The year is 1962 and JFK decides it’s time to go to the moon (Not because it is easy, but because it is hard). A bunch of rocket scientists, engineers, mathematicians and computer scientists need to collaborate to make this happen.
What does this collaboration looks like? Are they all sitting around a table with butcher’s paper and pens, solving physics equations and designing rocket engines as a group? Are they recreating this scene from Ghost with pen and paper instead of clay?
Clearly this is not going to be a productive collaboration. The huge team at NASA have individual talents that they can bring to bear on the project. They collaborate individually. That’s how you put a man on the moon.
My Class Collaborating Individually
Recently my class collaborated individually for revision. Here’s how we did it.
Step 1. If you press play below, you can watch as 20 of my students collaborated individually on one document over the course of 10 minutes. Each student was given a particular topic from the term and asked to “guess” what kinds of questions might be on the upcoming exam.

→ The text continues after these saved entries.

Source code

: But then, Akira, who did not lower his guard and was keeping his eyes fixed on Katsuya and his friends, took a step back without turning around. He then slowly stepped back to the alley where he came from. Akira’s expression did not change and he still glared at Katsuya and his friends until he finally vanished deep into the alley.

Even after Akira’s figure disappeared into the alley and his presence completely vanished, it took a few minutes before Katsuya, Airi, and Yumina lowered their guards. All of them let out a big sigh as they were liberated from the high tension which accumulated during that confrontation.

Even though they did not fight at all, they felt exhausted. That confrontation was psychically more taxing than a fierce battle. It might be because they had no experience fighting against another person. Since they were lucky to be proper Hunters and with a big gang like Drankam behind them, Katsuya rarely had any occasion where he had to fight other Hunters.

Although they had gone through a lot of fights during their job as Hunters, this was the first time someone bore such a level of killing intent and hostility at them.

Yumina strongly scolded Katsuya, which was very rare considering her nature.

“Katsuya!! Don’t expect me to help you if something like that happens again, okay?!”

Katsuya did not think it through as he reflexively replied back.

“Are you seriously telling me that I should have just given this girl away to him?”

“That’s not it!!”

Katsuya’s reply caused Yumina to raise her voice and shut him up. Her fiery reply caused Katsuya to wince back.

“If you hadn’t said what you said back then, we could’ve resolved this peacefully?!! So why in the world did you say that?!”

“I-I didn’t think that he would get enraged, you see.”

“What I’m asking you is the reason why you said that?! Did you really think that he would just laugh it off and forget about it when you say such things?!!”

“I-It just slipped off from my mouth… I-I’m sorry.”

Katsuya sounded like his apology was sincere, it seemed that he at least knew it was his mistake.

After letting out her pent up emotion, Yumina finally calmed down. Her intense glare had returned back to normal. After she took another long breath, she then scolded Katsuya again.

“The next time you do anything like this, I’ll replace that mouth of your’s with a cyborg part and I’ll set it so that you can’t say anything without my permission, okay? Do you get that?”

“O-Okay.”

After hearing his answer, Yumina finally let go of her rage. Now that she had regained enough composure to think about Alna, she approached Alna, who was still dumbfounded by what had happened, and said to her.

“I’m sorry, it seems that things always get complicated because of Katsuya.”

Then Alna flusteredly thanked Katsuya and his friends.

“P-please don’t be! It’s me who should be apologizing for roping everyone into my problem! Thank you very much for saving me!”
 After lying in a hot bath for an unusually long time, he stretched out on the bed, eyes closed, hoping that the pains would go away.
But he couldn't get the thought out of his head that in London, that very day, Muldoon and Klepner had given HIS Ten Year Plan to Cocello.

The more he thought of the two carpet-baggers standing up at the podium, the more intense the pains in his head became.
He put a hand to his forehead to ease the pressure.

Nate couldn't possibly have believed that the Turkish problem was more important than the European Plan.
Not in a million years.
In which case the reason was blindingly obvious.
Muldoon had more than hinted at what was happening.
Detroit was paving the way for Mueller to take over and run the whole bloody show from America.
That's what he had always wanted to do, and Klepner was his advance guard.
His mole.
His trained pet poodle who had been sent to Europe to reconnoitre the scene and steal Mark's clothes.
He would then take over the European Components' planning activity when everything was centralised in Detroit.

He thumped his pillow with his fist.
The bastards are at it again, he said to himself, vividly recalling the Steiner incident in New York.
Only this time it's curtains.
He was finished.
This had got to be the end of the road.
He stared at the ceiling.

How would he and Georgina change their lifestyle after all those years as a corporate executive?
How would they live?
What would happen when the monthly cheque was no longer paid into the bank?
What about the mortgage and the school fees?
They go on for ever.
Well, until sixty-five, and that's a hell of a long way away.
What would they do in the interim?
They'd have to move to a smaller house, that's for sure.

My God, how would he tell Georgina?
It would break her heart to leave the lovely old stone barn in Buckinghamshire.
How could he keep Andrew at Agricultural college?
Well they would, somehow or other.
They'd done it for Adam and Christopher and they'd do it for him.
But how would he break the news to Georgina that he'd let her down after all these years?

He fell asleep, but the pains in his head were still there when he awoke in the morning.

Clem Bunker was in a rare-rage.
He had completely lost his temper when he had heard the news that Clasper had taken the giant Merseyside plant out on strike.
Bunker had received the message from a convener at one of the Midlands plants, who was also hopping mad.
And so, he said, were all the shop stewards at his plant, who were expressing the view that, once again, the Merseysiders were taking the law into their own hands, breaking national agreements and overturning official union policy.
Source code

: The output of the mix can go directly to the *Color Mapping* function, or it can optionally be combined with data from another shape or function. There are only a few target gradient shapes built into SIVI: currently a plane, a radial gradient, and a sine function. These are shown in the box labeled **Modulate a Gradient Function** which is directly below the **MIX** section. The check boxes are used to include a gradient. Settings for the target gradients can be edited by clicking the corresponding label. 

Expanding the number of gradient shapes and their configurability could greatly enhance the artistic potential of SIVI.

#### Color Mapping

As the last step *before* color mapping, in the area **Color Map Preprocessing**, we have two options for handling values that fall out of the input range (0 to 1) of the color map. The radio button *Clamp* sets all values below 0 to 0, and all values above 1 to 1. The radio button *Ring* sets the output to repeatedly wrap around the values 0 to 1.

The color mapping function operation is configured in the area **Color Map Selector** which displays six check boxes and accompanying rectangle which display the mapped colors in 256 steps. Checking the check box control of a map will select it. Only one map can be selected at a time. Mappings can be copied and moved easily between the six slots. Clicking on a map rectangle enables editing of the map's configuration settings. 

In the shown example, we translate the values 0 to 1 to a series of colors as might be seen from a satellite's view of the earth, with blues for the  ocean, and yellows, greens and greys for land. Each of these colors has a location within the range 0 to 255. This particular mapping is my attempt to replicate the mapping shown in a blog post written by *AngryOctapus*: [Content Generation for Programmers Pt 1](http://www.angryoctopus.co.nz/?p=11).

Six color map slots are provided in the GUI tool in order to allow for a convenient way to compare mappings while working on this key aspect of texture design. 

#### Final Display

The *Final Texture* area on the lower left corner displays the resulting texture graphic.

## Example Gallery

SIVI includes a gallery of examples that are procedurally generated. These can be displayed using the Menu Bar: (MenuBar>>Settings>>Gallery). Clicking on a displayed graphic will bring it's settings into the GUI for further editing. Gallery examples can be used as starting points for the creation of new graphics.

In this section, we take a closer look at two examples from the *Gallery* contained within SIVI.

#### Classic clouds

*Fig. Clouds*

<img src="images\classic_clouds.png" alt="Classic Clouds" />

Not much talking, just students working hard to put questions on the page. At the end we had over 100 revision questions created by the students.
Step 2. Now that we’ve got 100 questions, maybe we should whittle them down. All questions were entered into a google sheet and students were asked to rate them on scale of 1-5, 5 being very important to study, 1 being not at all important.
A simple formula in our google sheet found the average rating for each question and then we filtered them from highest to lowest.
The wisdom of the crowd at work, students collaborated individually on this google sheet to pick the top 40 questions.
Now, How can we collaborate individually on our study of these questions?
Step 3. Two Google Forms with 20 questions in each were created. Half the class answers one form, half answers the other. This means each of our 40 questions has been answered ten times. All these answers are collected on one google sheet from the google form (you can try your hand at the quiz below if you like).
Step 4. All students were given their own copy of the google sheet with everybody’s answers on it. Each student can now look at every answer for each question and start to formulate their own best answer to each question. Collaborating individually to prepare their own individual answers to 40 study questions and create their own study notes.
Why share this lesson?
I’m hoping that by sharing this lesson I can expand our view of what collaboration looks like. The terms “Group work” and “Collaboration” are often used interchangeably but I argue this couldn’t be further from the truth.
How can we show our students how to collaborate effective in the “digital age”? It’s important, because putting a man on the moon takes collaboration, not group work. There’s a difference.